In the shield's closed or extended state, the overlapping blades create a ribbed or grooved structure which captures and funnels the de-ionized water spray to a collection point. As a result of their overlapping nature, the blades are situated at an incline, which facilitates the redirection of the rinse water away from the bath. Furthermore, in a wet-chemical deposition process, where there also exists a need to rinse the wet-chemicals from the device, the active rinse shield provides a means for pre-rinsing within the electrofill chamber without chemical bath dilution. A pre-rinse will control defects on the deposition surface before deposition. For example, during a PVD process, a thin seed layer of copper may be deposited. Any existing contaminants on the wafer surface will cause a resistance to wetting. The active rinse shield allows an in-situ pre-rinse that helps eliminate contaminants on the wafer surface.

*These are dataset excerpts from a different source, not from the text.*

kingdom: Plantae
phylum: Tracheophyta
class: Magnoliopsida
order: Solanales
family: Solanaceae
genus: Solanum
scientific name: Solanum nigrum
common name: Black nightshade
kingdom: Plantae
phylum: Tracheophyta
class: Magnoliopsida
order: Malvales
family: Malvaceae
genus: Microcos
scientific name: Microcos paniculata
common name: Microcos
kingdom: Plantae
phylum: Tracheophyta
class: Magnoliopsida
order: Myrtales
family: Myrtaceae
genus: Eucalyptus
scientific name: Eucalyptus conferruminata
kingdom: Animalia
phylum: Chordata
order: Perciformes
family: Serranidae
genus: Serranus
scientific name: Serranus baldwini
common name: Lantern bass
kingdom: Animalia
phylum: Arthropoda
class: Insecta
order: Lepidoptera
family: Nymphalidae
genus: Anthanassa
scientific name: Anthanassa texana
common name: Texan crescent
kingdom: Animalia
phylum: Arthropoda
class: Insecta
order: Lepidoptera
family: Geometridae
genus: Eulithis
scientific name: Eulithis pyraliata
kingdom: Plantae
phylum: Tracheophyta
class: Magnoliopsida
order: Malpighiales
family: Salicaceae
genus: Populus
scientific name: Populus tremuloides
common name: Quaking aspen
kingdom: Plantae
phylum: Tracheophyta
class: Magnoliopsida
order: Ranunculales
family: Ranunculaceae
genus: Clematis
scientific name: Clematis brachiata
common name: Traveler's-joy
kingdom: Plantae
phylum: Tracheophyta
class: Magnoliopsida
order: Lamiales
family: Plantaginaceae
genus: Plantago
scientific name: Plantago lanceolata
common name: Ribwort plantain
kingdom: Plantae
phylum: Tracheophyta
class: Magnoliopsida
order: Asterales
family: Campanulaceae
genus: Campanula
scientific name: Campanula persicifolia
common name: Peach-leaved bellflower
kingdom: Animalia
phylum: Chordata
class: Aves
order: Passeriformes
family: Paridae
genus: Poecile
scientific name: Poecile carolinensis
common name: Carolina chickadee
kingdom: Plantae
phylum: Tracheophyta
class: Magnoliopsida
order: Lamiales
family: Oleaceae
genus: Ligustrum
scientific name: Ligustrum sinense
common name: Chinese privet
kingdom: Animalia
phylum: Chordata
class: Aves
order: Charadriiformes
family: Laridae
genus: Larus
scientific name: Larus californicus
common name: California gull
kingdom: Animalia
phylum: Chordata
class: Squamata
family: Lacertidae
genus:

While the present invention has been particularly described, in conjunction with a specific preferred embodiment, it is evident that many alternatives, modifications and variations will be apparent to those skilled in the art in light of the foregoing description. It is therefore contemplated that the appended claims will embrace any such alternatives, modifications and variations as falling within the true scope and spirit of the present invention.

Claims

1-19. (canceled)

20. A method for shielding an electrofill chemical bath from a fluid rinse treatment of a semiconductor wafer, said wafer situated over said bath during said rinse, said method comprising: attaching a shield over said bath, said shield having a frame with a pivot axis and a plurality of overlapping, interlocking blades connected to said pivot axis; connecting a mechanical actuator having an actuator arm to at least one of said plurality of overlapping, interlocking blades through said pivot axis; and closing said shield by rotating said plurality of overlapping, interlocking blades in a first direction over said bath; applying said rinse to said wafer; draining said fluid off said shield for subsequent collection; and opening said shield by rotating said plurality of overlapping, interlocking blades in a direction opposite said first direction such that said blades stack upon each other on one side of said frame.

21. The method of claim 20 wherein said rotating said plurality of overlapping, interlocking blades further comprises activating said mechanical actuator to extend or retract said actuator arm linearly, moving rotationally said pivot axis.

22. A method for shielding an electrofill chemical bath from a fluid rinse treatment of a semiconductor wafer, said method comprising: attaching a rinse shield over said bath; closing said rinse shield during a rinse portion of said treatment; and deflecting and redirecting rinse spray away from said chemical bath.

23. The method of claim 22 wherein closing said rinse shield includes closing a plurality of overlapping blades.

24. The method of claim 23 including actuating said plurality of overlapping blades around a common pivot axis or single rotation point, rotating said blades to an extended position for bath coverage and to a retracted position for said wafer to pass by.

25. The method of claim 23 including actuating said blades by moving an initial or top blade from a closed-to-open or open-to-closed position.

26. The method of claim 25 including providing translational motion to said blades by interconnecting said initial or top blade to an adjacent blade by keyed grooves in said blades.

27. The method of claim 26 including interconnected each adjacent blade to one another by keyed grooves in said blades.